Os Memoriosos

 

 

                        Jorge Luis Borges, num de seus contos mais memoráveis, conta de um deles. Talvez o maior de todos. Assim descreve o seu dom (ou seu tormento):

 

 

 

“Nós, de uma olhadela, percebemos três taças em uma mesa; Funes, todos os rebentos e cachos e frutos que compreende uma parreira. Sabia as formas das nuvens austrais do amanhecer do trinta de abril de mil oitocentos e oitenta e dois e podia compará-las na lembrança aos veios de um livro encadernado em couro que vira somente uma vez e às linhas da espuma que um remo levantou no rio Negro na véspera da batalha do Quebracho. Essas lembranças não eram simples; cada imagem visual estava ligada às sensações musculares, térmicas, etc. Podia reconstruir todos os sonhos, todos os entressonhos.
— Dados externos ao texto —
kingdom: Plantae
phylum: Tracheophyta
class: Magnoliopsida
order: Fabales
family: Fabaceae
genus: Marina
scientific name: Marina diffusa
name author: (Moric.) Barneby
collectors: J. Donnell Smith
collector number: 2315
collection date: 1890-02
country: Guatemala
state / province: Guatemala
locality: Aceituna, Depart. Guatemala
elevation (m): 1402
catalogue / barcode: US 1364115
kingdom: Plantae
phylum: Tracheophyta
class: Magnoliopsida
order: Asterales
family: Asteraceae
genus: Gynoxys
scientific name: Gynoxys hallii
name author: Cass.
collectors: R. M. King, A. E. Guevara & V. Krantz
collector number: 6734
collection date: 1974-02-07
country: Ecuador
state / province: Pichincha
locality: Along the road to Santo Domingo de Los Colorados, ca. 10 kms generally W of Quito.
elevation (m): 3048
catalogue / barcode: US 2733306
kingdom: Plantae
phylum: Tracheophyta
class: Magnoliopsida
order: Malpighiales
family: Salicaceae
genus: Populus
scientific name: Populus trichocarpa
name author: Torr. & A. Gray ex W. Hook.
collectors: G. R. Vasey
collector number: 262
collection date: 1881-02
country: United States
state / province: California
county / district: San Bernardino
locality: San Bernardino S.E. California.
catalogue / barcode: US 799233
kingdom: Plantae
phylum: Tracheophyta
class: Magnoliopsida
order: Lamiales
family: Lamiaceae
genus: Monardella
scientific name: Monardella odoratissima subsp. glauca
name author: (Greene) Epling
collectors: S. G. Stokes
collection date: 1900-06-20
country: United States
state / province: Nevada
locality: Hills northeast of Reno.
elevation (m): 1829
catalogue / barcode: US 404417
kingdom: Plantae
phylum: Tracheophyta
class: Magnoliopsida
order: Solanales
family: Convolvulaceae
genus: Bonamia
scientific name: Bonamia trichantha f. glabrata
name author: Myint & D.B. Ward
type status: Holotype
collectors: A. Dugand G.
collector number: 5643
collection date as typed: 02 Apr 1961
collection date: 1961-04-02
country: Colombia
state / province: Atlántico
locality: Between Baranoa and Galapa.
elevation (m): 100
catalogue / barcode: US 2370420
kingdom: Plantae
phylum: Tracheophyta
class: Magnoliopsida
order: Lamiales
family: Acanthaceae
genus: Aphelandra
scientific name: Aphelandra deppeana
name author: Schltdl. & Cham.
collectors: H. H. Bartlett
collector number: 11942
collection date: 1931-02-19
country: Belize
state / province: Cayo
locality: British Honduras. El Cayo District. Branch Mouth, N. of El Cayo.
Duas ou três vezes havia reconstruído um dia inteiro; nunca havia duvidado, cada reconstrução, porém, já tinha requerido um dia inteiro. Disse-me; “Mais recordações tenho eu sozinho que as tiveram todos os homens desde que o mundo é mundo”. E também: “Meus sonhos são como a vigília de vocês”. E, igualmente, próximo do amanhecer: “Minha memória, senhor, é o despejadouro de lixos”. Uma circunferência num quadro negro, um triângulo retângulo, um losango são formas que podemos intuir plenamente; o mesmo acontecia a Irineu com as emaranhadas crinas de um potro, com uma ponta de gado numa coxilha, com o fogo mutável e com a inumerável cinza, com os muitos rostos de um morto num longo velório. Não sei quantas estrelas via no céu.”

 

                        O próprio Borges era um memorioso. Meu avô também. Lembro-me dele, com os olhos fechados, a falar de lugares, pessoas e coisas que nunca tinha visto, mas se lembrava perfeitamente.

 

                         Faço parte dessa família. 

 

                        Lembram-me coisas que me passaram, ou não. Mas se me lembram, me passaram, e me passarão.

 

                        A bem de ver, o que temos é só o passado. O presente, este instante fugaz, acaba de passar. O futuro, se vier, será o presente que passa.

 

                        Morremos quando nos esquecemos, ou nos esquecerem.

 

                        É de um memorioso a angústia derradeira de Roy Batty (N6MAA10816, Nexus-6, Masculino, Nível físico A, Nível mental A, Data de fabricação 1/08/16) o mais poderoso dos andróides de Blade Runner (magnificamente interpretado por Rutger Hauer):

 

 

blade-runner5“I’ve seen things you people wouldn’t believe. Attack ships on fire off the shoulder of Orion. I watched C-beams glitter in the dark near the Tannhaüser Gate. All those moments will be lost in time, like tears in the rain. Time to die.”

 

                        É a vida que se vai, em vão, quando as lembranças se perdem, como lágrimas na chuva:

 

 

No silêncio da sala

os pingos da torneira que vaza

são uma voz que não cala

inundando o vazio da casa.

 

Clepsidra sonante

é a própria vida que esvai

(sem que se dê conta)

a cada gota que desponta

 

Oscila, resiste, insiste,

por fim cai, tremifusa,

como uma lágrima na chuva .

                                             .

                                               .

Um comentário

  1. Roberto
    19/12/08 at 15:00

    Muitos homens têm filhos, escrevem livros e plantam árvores e, mesmo assim, o tempo os apaga.